Testing XML generation with vimdiff

A couple of weeks ago I spent a bit of time writing a Ruby DSL to automate the setup of load balancers, firewall and NAT rules through the VCloud API.

The VCloud API deals primarily in XML so the DSL is just a thin layer which creates the appropriate mark up.

When we started out we configured everything manually through the web console and then exported the XML so the first thing that the DSL needed to do was create XML that matched what we already had.

My previous experience using testing frameworks to do this is that they’ll tell you whether the XML you’ve generated is equivalent to your expected XML but if they differ it isn’t easy to work out what was different.

I therefore decided to use a poor man’s approach where I first copied one rule into an XML file, attempted to replicate that in the DSL, and then used vimdiff to compare the files.

Although I had to manually verify whether or not the code was working I found this approach useful as any differences between the two pieces of XML were very easy to see.

90% of the rules were almost identical so I focused on the 10% that were different and once I’d got those working it was reasonably plain sailing.

My vimdiff command read like this:

ruby generate_networking_xml.rb > bar && vimdiff -c 'set diffopt+=iwhite' bar initialFirewall.xml

After I was reasonably confident that I understood the way that the XML should be generated I created an Rspec test which checked that we could correctly create all of the existing configurations using the DSL.

While discussing this approach with Jen she suggested that an alternative would be to start with a Rspec test with most of the rules hard coded in XML and then replace them one by one with the DSL.

**Excerpted records:**
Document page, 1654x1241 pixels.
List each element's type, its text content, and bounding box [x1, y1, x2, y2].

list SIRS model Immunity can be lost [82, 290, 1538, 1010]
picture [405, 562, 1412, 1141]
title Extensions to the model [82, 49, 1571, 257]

**Required task 1:**
In the post about testing XML generation with vimdiff, what proportion of the rules were almost identical?
**Required task 2:**
Extend the post about testing XML generation with vimdiff, starting after its last sentence.
The listing is separate material from the post about testing XML generation.

**Output 1:**
90% of the rules were almost identical.

**Output 2:**
I think that probably does make more sense but I still quite like my hacky approach as well!

Testing: Trying not to overdo it

The design of the code which contains the main logic of the application that I’m currently working on looks a bit like the diagram on the right hand side:

Orchestration code

We load a bunch of stuff from an Oracle database, construct some objects from the data and then invoke a sequence of methods on those objects in order to execute our domain logic.

Typically we might expect to see unit level test against all the classes described in this diagram but we’ve actually been trying out an approach where we don’t test the orchestration code directly but rather only test it via the resource which makes use of it.

We originally started off writing some tests around that code but they ended up being really similar to our database and resource tests.

Having them around also made it difficult to change the way the orchestration worked since we’d end up breaking most of the tests when we tried to change anything.

One disadvantage of not testing this code is that we end up using the debugger more when trying to work out why resource tests aren’t working since we now have more code being directly tested.

Orchestration tests2

On the other hand we’ve been forced to drive logic into the domain objects as a result since we don’t have any other place to test that functionality from.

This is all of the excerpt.